§ **SELECTION**
────────

Solar Panel:                              4730(SFB30-47) 30 tube 47mm
Heat Exchanger:                        Willis Solasyphon connected to existing H/W cylinder
Expansion Vessel:                       Presssys 12 litre with kit
Controller:                                 TDC3
Pump:                                       Pump1

and the general pipes and glue to hold it all together!

Specific questions:

Should I increase the inclination of the panel beyond the 22 degrees of the roof?
Is the Willis Solasyphon a good choice?
Is there anything else that I should be considering?   

Many thanks for any help that anyone can give,

Allen
 

[Justme]

Should I increase the inclination of the panel beyond the 22 degrees of the roof?

 

Unless you want to apply for planning permission you wont be able to increase the angle by much. You only have 200mm to play with & nearly half of that will be the frame & header. So you will have an increase of 100mm over about 1.2m.

Not worth the hassle & extra cost for the frame alterations.

[DonL]

I haven't come across the Willis Solasyphon before so I had a quick search and it looks really interesting. The main difference from conventional systems is that it heats the tank from the top down so rather than getting a tank full of lukewarm water in marginal conditions you could expect to get a smaller amount of usable hot water. Any practical experience from a forum member would be really helpfull.
An option to this, if you have an immersion heater would be to use a retrofit coil http://www.navitron.org.uk/product.php?proID=91
Don

[Allen]

Don,

I have looked at all the references to the Willis Solasyphon, and also read the research paper - it certainly looks to be a very interesting unit.  Yes, it does appear to be able to give very hot water at the top of the cylinder, rather than lukewarm throughout the cylinder - which I think must be a real advantage.
There is the possibility of converting the existing immersion heater into a duel purpose heat exchanger / immersion heater, but is that an advantage  over the Willis?  Possibly easier to fit than the Willis, but the plumbing isn't difficult....

Does anyone actually have experience of using the Willis Solasyphon?

Allen

[acresswell]

I haven't got a solasyphon.... and it certainly looks like an interesting way to re-use an existing cylinder but I think its current levels of insulation may be inadequate.

The solasyphon sheel itself is 75mm diameter.  Overall diameter including insulation jacket is 112mm. This means that the insulation jacket is only about 18mm thick.

────────

§ **STATED GOAL A**
Count the lines in the records that contain the string "holeDiameter" and give only that number.
The thread and the records have nothing to do with each other.

────────

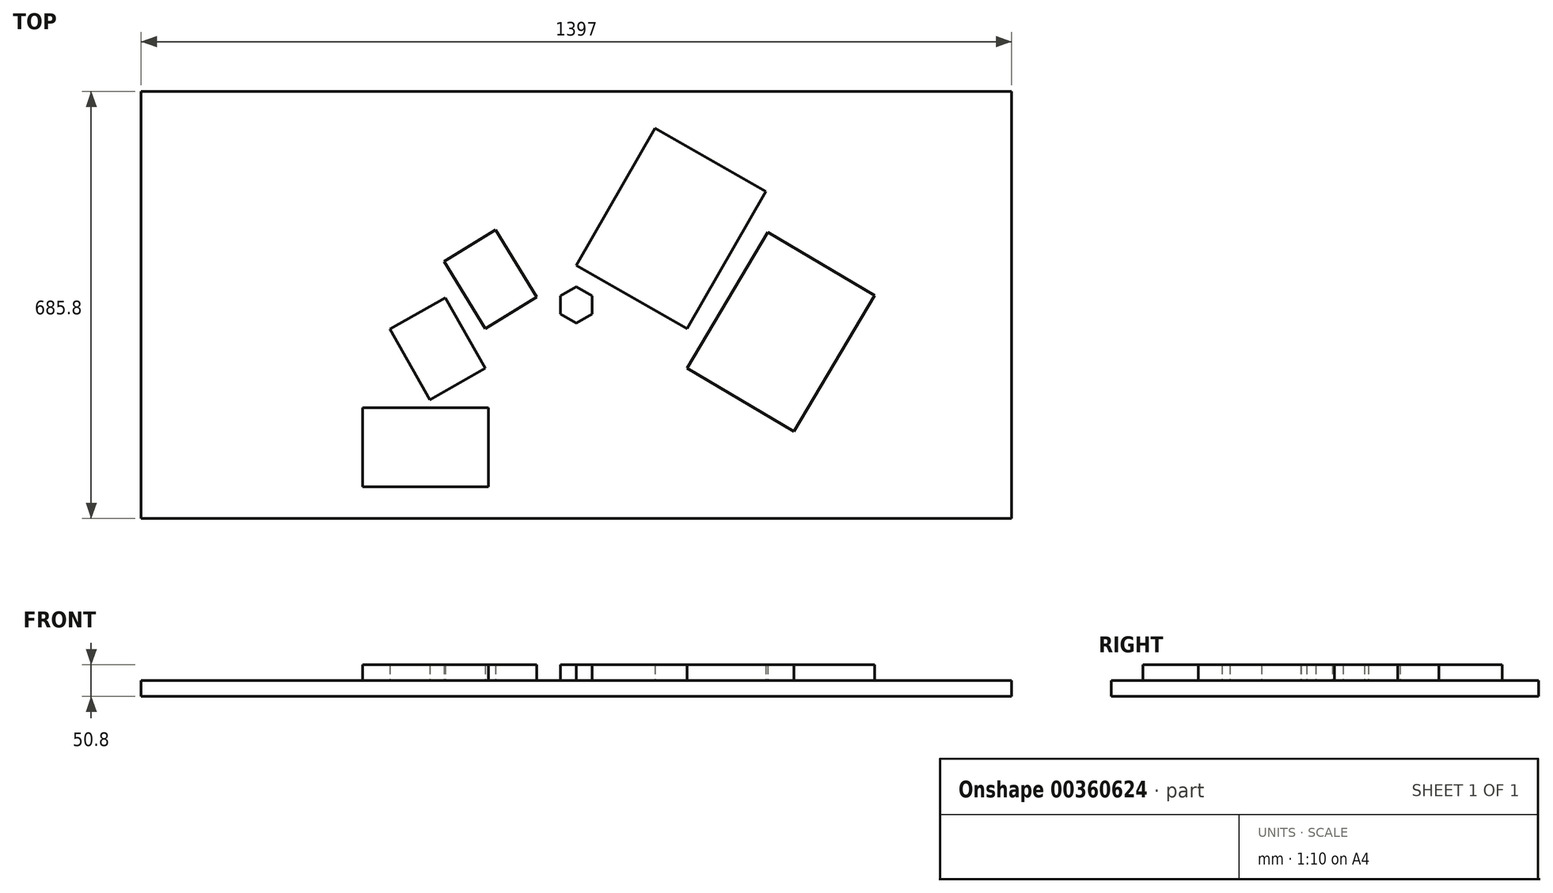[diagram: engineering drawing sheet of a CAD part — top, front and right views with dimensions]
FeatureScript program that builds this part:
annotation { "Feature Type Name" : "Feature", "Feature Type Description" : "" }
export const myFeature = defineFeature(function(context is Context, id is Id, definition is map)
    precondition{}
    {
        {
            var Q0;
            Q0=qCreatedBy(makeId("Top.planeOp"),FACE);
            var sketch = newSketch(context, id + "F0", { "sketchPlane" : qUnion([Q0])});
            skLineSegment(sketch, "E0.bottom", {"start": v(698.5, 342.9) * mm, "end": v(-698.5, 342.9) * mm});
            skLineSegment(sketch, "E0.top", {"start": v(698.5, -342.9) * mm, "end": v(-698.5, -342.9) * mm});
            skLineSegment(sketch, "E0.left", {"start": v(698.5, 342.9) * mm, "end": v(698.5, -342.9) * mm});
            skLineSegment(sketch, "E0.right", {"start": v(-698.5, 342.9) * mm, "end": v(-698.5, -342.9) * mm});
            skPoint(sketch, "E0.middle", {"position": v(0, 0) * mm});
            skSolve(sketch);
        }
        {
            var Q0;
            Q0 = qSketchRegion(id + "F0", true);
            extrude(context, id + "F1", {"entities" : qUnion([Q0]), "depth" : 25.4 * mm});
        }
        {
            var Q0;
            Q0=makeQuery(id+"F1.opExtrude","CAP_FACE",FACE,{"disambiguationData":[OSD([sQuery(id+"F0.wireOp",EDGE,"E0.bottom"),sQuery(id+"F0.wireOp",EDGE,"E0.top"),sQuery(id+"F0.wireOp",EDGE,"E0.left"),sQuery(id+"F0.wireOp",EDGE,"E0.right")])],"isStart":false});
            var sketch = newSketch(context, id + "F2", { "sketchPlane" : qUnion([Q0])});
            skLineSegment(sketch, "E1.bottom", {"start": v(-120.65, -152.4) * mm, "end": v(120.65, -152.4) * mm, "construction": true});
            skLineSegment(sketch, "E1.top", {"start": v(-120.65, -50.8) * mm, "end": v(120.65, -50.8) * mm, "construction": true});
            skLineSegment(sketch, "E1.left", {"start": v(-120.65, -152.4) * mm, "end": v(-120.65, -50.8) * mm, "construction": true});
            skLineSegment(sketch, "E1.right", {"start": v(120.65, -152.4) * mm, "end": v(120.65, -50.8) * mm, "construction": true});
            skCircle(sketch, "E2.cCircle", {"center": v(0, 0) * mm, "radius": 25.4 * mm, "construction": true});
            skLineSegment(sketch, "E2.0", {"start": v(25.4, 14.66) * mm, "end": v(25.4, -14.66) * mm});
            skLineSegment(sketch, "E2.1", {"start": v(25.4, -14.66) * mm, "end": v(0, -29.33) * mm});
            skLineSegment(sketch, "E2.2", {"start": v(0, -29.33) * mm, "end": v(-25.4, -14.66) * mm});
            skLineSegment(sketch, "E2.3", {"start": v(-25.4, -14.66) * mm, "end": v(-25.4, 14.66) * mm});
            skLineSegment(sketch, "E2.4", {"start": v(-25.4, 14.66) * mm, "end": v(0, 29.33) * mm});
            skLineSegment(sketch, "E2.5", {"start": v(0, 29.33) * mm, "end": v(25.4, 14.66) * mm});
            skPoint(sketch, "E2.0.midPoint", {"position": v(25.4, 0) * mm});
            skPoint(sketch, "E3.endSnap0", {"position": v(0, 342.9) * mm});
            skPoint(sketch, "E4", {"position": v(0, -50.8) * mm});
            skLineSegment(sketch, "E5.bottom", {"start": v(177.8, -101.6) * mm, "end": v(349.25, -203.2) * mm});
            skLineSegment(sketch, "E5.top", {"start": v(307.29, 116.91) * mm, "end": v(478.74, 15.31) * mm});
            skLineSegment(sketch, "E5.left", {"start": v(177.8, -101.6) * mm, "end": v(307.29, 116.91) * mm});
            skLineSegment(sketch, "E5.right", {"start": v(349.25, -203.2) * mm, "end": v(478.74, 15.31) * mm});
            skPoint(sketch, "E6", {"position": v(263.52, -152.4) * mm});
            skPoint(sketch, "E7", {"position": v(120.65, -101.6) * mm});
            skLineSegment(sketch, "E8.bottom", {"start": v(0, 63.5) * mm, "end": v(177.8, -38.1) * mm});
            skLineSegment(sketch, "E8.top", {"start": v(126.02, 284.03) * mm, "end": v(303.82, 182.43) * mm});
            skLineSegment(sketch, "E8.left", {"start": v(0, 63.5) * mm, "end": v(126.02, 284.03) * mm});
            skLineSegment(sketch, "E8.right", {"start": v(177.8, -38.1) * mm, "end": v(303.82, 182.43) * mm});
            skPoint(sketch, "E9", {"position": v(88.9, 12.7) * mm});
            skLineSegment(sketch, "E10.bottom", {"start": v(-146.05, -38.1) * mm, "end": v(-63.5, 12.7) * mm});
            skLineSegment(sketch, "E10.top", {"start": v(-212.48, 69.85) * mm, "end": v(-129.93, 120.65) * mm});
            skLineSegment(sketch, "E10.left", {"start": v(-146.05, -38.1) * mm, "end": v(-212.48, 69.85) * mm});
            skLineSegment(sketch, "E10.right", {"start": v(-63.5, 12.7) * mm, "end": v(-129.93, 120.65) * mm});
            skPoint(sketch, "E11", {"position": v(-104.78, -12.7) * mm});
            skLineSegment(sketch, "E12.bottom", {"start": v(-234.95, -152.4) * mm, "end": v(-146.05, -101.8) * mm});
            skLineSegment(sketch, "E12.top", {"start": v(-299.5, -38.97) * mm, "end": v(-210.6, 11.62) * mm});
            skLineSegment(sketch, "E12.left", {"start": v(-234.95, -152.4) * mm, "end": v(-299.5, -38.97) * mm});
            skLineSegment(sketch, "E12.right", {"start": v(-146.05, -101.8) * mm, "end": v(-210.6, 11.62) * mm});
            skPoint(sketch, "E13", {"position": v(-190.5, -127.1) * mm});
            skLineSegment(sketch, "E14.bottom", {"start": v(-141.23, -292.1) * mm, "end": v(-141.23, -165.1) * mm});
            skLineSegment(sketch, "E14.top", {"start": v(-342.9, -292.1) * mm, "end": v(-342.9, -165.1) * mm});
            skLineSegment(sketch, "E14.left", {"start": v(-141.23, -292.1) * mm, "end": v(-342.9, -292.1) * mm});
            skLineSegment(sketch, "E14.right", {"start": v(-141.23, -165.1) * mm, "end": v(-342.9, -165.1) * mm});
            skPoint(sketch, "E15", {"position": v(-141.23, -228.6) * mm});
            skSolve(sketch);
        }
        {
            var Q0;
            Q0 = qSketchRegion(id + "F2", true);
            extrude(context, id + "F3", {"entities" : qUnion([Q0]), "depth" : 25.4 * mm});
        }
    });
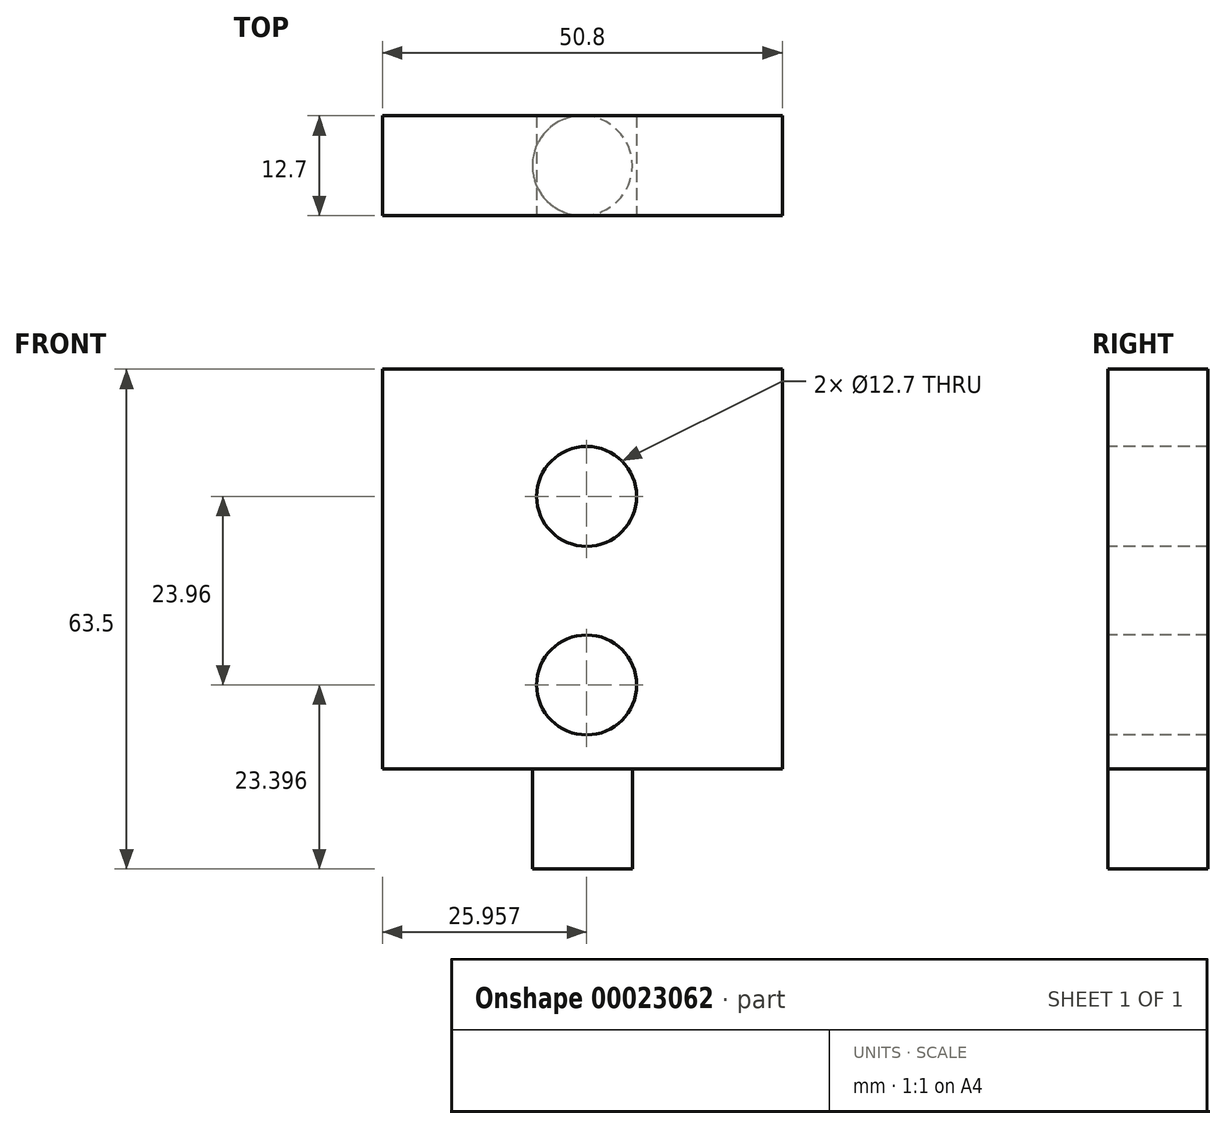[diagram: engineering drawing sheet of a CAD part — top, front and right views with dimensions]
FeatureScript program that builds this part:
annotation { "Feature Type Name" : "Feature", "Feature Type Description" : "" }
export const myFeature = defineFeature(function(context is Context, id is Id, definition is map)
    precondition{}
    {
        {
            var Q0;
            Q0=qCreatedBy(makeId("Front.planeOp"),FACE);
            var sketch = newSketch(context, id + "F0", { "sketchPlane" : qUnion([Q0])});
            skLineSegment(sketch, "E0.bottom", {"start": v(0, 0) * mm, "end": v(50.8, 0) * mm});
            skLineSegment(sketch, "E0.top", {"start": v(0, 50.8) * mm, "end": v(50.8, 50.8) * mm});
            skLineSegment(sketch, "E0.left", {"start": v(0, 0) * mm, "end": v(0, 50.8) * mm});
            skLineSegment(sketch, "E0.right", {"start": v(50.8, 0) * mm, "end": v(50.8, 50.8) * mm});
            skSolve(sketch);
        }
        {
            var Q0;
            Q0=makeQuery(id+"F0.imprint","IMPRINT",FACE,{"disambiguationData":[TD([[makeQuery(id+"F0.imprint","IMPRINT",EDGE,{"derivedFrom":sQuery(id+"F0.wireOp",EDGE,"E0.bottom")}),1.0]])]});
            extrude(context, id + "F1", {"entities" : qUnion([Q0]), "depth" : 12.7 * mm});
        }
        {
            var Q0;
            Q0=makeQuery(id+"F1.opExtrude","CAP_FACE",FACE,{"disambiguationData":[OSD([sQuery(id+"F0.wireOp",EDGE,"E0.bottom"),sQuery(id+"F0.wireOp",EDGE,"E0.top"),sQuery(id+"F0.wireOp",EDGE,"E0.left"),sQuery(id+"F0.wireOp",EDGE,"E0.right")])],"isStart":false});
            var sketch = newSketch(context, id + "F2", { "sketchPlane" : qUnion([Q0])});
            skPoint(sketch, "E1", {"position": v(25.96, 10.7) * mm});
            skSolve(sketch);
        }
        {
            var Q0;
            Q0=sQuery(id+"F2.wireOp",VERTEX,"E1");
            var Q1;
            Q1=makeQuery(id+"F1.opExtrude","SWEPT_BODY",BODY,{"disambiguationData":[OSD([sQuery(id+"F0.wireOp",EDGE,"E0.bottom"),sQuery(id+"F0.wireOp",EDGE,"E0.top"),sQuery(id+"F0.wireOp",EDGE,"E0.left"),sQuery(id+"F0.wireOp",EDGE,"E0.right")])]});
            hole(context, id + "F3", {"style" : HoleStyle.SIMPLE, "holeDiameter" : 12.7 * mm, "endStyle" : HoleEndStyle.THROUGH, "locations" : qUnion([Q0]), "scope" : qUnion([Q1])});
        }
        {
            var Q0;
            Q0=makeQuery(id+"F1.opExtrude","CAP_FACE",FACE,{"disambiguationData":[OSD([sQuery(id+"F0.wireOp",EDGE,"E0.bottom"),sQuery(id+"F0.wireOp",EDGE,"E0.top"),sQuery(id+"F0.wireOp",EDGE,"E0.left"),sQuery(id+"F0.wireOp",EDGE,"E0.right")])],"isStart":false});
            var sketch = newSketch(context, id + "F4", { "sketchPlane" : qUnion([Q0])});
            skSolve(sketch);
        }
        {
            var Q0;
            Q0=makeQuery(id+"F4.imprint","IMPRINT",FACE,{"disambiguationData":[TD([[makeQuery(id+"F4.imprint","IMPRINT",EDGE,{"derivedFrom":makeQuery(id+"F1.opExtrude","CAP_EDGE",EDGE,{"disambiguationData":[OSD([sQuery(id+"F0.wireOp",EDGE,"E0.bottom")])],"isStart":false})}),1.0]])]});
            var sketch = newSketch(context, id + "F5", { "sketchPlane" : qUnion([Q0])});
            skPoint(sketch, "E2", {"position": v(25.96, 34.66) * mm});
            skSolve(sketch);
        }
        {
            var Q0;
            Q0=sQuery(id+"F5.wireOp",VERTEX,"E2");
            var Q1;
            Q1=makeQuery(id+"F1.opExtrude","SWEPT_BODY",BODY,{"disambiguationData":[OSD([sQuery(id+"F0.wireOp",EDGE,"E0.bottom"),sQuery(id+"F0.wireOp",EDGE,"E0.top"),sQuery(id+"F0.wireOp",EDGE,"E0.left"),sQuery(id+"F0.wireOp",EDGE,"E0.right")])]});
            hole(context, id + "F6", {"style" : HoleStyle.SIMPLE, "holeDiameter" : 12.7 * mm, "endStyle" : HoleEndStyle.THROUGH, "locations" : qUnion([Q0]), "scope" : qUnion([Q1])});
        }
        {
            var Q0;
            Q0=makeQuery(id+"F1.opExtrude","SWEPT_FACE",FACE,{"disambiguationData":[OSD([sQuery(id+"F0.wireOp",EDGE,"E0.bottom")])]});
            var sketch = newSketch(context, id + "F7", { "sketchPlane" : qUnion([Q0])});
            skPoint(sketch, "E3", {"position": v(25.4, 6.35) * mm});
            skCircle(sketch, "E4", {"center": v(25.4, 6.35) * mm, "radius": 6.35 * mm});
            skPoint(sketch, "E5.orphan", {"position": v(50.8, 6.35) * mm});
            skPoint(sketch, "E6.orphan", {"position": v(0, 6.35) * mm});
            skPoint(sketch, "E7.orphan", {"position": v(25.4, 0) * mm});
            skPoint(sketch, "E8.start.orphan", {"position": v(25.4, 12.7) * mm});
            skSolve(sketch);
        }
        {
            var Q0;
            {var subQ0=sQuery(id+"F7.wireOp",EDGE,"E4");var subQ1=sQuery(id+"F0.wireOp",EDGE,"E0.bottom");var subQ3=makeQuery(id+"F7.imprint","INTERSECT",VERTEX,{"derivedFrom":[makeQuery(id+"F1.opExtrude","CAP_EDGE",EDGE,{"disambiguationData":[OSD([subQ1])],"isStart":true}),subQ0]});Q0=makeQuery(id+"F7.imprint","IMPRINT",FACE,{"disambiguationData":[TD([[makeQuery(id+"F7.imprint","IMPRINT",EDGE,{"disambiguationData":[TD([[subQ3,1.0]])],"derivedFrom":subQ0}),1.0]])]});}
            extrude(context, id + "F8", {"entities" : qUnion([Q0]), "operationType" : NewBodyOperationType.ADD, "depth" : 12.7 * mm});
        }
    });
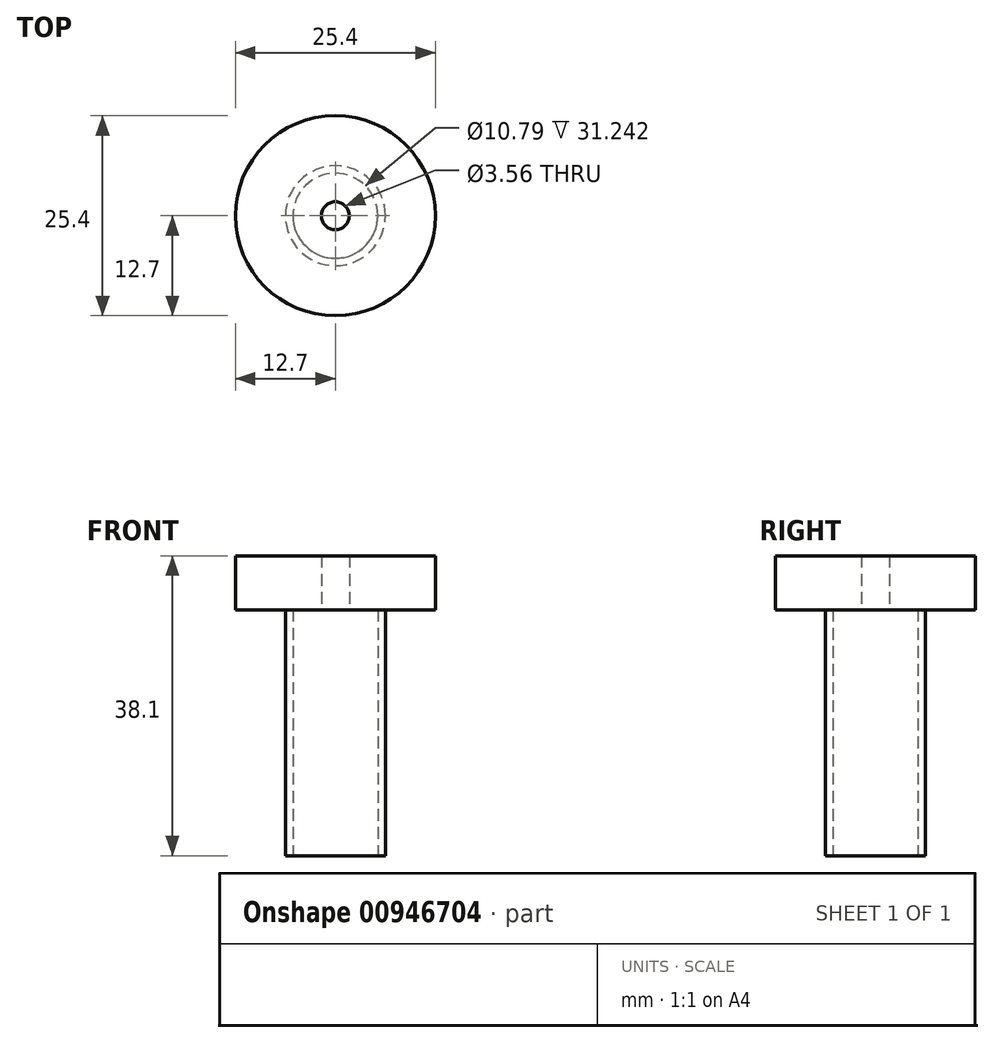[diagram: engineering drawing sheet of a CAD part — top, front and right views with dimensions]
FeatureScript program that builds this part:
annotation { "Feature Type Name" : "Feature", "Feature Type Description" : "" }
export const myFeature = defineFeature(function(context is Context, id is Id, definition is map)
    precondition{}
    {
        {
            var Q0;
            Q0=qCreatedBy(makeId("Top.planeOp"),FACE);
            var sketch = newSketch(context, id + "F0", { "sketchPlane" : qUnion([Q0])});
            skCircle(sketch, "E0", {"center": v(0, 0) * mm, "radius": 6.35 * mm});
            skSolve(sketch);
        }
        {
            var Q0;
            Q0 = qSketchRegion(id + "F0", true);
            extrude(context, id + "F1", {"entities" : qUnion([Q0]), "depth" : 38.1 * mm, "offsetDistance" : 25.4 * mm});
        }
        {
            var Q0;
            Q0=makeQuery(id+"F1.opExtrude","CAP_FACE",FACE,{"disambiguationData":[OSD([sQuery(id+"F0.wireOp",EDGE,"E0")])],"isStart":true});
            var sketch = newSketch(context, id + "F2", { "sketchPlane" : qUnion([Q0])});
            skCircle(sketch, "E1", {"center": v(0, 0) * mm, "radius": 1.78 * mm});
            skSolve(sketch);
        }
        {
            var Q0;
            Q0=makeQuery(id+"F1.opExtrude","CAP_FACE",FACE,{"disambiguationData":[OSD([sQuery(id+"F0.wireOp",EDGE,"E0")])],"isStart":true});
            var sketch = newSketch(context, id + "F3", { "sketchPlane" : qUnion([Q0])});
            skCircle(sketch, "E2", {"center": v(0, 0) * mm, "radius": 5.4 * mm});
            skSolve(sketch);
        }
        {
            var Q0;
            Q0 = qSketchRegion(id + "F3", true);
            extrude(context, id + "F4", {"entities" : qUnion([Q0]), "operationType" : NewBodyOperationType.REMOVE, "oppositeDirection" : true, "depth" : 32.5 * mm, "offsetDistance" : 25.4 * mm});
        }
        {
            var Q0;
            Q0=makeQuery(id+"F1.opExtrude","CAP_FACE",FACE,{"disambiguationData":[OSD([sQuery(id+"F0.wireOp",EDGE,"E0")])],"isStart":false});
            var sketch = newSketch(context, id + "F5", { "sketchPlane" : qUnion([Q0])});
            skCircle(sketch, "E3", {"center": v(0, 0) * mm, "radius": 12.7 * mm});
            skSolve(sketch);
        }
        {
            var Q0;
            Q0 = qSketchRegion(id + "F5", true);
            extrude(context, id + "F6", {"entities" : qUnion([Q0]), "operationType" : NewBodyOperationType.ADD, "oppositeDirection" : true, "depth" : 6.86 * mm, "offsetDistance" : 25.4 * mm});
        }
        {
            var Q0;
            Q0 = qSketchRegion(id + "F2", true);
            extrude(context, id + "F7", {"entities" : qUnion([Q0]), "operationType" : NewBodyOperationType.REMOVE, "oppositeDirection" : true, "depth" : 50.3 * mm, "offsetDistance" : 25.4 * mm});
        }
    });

────────

§ **STATED GOAL B**
Pick up the forum thread about the solar water heating setup right after its last sentence.

§ **EXPECTED ANSWER A**
2

§ **EXPECTED ANSWER B**
I know that 18mm is about the same as normal pipe lagging, but normal pipework isn't designed to set up a convection current that could cool your whole tank quite quickly overnight. I think it'll be important to add extra lagging round the solasyphon and associated pipework.  I'm sure you could modify a standard hot water tank jacket.  Once it was working and leak-free I think I'd also box it in and then pour vermiculite round it, which you could remove fairly easily for inspection/maintenance. 

This isn't a reason to avoid the solasyphon, but it might involve you doing a bit of extra (easy) work.  My plans include a big thermal store with 100mm thickness of insulation, but I'm still planning on using up my offcuts of celotex between it and the external wall.

[Hugo]

I have the same panel as you are getting and a 186 litre twin coil cylinder.
Two people using it and also it is a bungalow.
The water gets very hot and I now know that the cylinder size should be 200 litres.
I have no knowledge of a Willis solasyphon so cant help with that.
I do live on the south coast that does help with the temperatures mind you.

[Allen]

HUgo,

Thank you for the information - it may appear that I should reduce the size of the panel if you are finding that the water is getting too hot with a larger cylinder than we have installed.
Does your panel face south?   We are in Epping, Essex, so the conditions are not too different to the south coast.....

Many thanks,

Allen

[djh]

Should I increase the inclination of the panel beyond the 22 degrees of the roof?

Unless you want to apply for planning permission you wont be able to increase the angle by much.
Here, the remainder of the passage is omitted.